The report, Reshape Music, was published on 14 October and is the first ever national survey into disabled people’s experiences of accessing music education and working in music. Developed with the Take It Away group of music charities, the research team included eight disabled musicians and was curated from the responses of hundreds of music makers, teachers and retailers.
The principal findings showed that disabled people are deterred from entering the world of music by lack of suitable teachers, adapted instruments and routes to funding.

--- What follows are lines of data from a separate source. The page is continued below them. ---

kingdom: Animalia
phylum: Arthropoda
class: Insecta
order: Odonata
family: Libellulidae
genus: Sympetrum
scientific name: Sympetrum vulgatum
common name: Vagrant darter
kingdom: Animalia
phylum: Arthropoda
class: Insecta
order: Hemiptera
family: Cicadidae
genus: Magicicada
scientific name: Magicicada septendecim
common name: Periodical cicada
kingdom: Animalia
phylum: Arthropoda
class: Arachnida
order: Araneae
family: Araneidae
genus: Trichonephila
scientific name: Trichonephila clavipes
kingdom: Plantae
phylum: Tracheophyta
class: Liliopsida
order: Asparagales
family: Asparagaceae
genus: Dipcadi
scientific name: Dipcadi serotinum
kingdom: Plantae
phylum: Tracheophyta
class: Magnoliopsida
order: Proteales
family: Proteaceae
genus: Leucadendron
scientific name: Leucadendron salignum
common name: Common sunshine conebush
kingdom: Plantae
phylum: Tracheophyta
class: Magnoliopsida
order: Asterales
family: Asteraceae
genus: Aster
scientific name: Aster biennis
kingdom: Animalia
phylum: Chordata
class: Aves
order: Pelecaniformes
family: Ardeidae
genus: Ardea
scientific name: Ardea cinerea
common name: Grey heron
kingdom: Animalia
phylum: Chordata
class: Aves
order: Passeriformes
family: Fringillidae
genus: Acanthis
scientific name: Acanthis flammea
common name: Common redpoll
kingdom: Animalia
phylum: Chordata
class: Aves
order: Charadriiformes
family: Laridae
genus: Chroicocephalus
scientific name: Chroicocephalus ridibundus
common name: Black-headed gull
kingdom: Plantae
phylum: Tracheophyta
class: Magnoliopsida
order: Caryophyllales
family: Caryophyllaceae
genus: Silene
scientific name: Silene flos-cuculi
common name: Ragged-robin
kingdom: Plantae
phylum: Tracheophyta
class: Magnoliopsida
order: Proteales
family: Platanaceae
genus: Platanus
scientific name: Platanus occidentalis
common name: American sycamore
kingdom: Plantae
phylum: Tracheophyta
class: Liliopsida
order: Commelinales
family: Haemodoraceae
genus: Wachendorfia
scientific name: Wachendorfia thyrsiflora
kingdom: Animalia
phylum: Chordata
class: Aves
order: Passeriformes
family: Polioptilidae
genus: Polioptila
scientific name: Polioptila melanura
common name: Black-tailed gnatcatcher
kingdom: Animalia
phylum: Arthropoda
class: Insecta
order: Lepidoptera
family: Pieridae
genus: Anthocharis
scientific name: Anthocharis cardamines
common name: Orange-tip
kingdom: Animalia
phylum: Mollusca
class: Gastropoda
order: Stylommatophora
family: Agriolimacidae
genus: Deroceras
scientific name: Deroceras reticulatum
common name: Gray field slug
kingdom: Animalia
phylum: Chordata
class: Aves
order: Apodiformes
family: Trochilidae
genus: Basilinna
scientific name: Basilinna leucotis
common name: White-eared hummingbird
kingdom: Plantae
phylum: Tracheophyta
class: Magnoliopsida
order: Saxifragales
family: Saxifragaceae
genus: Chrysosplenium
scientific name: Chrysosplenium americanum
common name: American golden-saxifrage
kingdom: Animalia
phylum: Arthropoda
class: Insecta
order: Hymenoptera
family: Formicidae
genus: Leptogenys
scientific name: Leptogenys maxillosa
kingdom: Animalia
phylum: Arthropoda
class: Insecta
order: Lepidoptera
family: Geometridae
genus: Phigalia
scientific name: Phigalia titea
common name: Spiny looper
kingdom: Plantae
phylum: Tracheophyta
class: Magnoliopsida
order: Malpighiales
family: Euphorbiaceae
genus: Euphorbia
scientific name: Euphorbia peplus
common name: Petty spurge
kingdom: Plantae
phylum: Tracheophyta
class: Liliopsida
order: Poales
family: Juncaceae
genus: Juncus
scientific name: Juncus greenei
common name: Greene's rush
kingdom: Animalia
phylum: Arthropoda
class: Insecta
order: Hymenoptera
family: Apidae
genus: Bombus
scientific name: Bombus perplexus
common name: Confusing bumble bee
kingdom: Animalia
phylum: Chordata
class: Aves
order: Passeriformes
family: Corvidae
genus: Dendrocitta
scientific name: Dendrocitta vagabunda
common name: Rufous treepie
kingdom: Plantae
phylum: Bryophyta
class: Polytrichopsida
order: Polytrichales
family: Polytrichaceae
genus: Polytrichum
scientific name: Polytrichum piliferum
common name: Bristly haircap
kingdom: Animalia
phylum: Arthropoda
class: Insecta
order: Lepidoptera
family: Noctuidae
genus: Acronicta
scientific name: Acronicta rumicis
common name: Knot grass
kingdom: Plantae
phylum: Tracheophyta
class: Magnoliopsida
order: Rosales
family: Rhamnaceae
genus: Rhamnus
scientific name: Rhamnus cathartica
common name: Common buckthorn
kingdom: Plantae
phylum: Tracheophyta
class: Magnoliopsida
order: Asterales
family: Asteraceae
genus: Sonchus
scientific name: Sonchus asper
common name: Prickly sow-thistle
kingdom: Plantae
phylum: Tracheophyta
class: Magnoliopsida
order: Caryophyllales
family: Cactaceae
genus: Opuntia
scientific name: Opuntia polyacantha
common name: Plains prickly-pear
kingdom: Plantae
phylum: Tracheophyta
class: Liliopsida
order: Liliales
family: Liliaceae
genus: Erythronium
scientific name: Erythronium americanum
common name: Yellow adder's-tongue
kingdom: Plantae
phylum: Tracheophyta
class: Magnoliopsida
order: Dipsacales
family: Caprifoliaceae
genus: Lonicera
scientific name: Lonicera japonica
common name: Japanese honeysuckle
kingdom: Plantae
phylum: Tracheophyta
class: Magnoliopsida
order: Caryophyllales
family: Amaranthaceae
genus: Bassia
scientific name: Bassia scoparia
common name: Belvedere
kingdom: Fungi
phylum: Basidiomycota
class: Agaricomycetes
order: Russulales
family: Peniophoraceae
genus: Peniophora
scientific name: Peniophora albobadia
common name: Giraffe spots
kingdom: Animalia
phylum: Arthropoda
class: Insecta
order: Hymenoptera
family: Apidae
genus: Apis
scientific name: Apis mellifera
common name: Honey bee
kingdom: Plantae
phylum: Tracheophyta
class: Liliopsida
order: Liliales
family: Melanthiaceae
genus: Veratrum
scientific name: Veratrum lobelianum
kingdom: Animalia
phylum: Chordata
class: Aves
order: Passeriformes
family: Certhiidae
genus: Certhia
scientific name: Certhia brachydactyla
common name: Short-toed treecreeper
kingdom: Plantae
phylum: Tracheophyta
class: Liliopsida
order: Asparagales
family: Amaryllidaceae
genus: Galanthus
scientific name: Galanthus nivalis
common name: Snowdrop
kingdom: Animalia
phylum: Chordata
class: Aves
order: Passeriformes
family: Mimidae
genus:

According to the report, 52% of disabled people surveyed were unable to find a teacher who understood their learning needs and the support they required. This was exacerbated by only 27% of music education hubs providing adapted equipment as part of their instrument loan service. Most music equipment retailers were unaware that such instruments were even available.
Youth Music believes the timing of the publication could not be more appropriate. As the entire music world is having to rethink its ways of working, it believes the time is ripe to address long-standing issues that obstruct inclusivity. By prioritising this into the re-structuring of music education, thousands of people will no longer be prevented from expressing themselves through music.
Discriminatory and particularly alarming
The report sets out the urgent need for music education and the music world in general to improve access and choice to disabled musicians, to open their access to a musical career and to upgrade the skills of music teachers.
Matt Griffiths, CEO of Youth Music, says the idea that Britain’s 13.3 million disabled are being excluded from music is unacceptable. ‘While there has been some progress, particularly over the last five years, Reshape Music illustrates in very stark terms that the views, lived experience and expertise of Disabled people are still absent in the planning and delivery of music education and music-making.
‘As a result,’ he says, ‘policies, programmes and infrastructure are often developed in a way that excludes their involvement and participation. This is discriminatory and particularly alarming.’